WASHINGTON— The Supreme Court will let Mazda be sued in California courts in a case involving a woman who died while wearing a seat belt across her lap in her family’s minivan.
The high court in a unanimous judgment Wednesday agreed to let the lawsuit go forward, despite complaints from the car company that federal regulators gave it an option on whether to install lap belts or lap-and-shoulder belts in the middle seats in the back of the van.
Thanh Williamson’s family wants to sue Mazda Motor of America Inc. because it made its 1993 Mazda MPV minivan with only lap seat belts in the middle seat of the van’s second row. Williamson, who was from Utah, died in a 2002 accident; her family says her body jackknifed around the lap belt causing fatal internal injuries.
Federal regulations require lap-and-shoulder belts for the front seats and the rear outer seats but give companies an option on the rear middle or aisle seats. The Williamsons want a court to say that Mazda was negligent for not putting the lap-and-shoulder belts on the inner seats on its own.
But Mazda said it is immune from lawsuits because the federal government in 1989 gave it a choice of installing either lap or lap-and-shoulder seat belts in the middle rear seat. A lawsuit forcing them to use lap-and-shoulder belts, the company said, would invalidate the choice being offered by the regulation.
California state courts have agreed, throwing out the family’s lawsuit.

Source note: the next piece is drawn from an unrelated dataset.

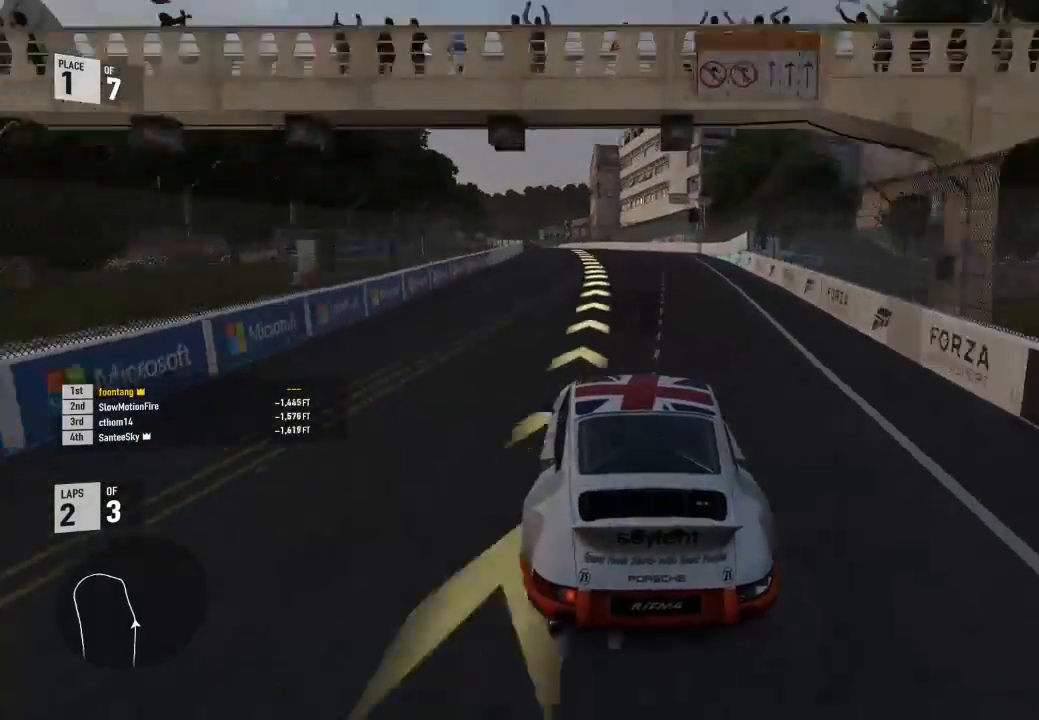
{"buttons": ["R2"], "left_stick": "left", "right_stick": "center", "events": [[33, "left_stick", "center"], [133, "left_stick", "left"]]}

They cited a 2000 Supreme Court decision that threw out lawsuits that tried to force car companies to install air bags in cars instead of other passive restraint devices.
But Justice Stephen Breyer, who wrote the majority judgment, said the only way that Mazda would be immune is if the “significant objective” of the federal regulation was to give auto manufacturers a choice of which seat belts to install.
The Transportation Department “gave no indication that its safety goals required the mixture of seatbelt types that resulted from manufacturers’ ability to choose different options,” said Justice Sonia Sotomayor in a concurring judgment.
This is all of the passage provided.